_Camera calibration parameters:_
__________________________________________________

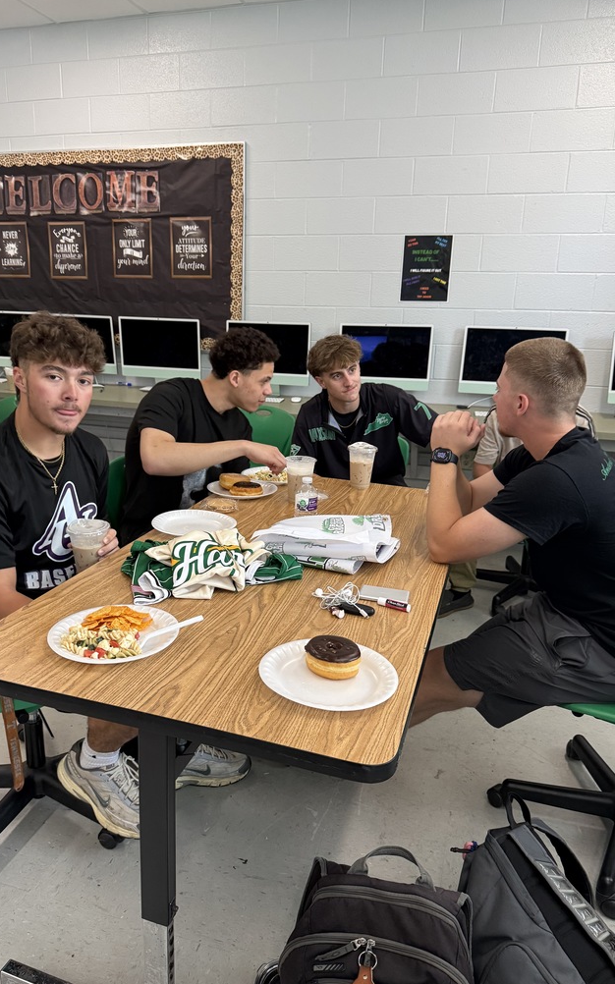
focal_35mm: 26
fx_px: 697
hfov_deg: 47.5
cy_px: 496
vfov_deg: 70.4
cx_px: 269
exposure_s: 1/60
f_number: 1.78
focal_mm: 6.76
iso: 320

__________________________________________________

_Your assignment:_ Repeat the records word for word. Any picture in them should be left out.

_Problem solution:_
focal_35mm: 26
fx_px: 697
hfov_deg: 47.5
cy_px: 496
vfov_deg: 70.4
cx_px: 269
exposure_s: 1/60
f_number: 1.78
focal_mm: 6.76
iso: 320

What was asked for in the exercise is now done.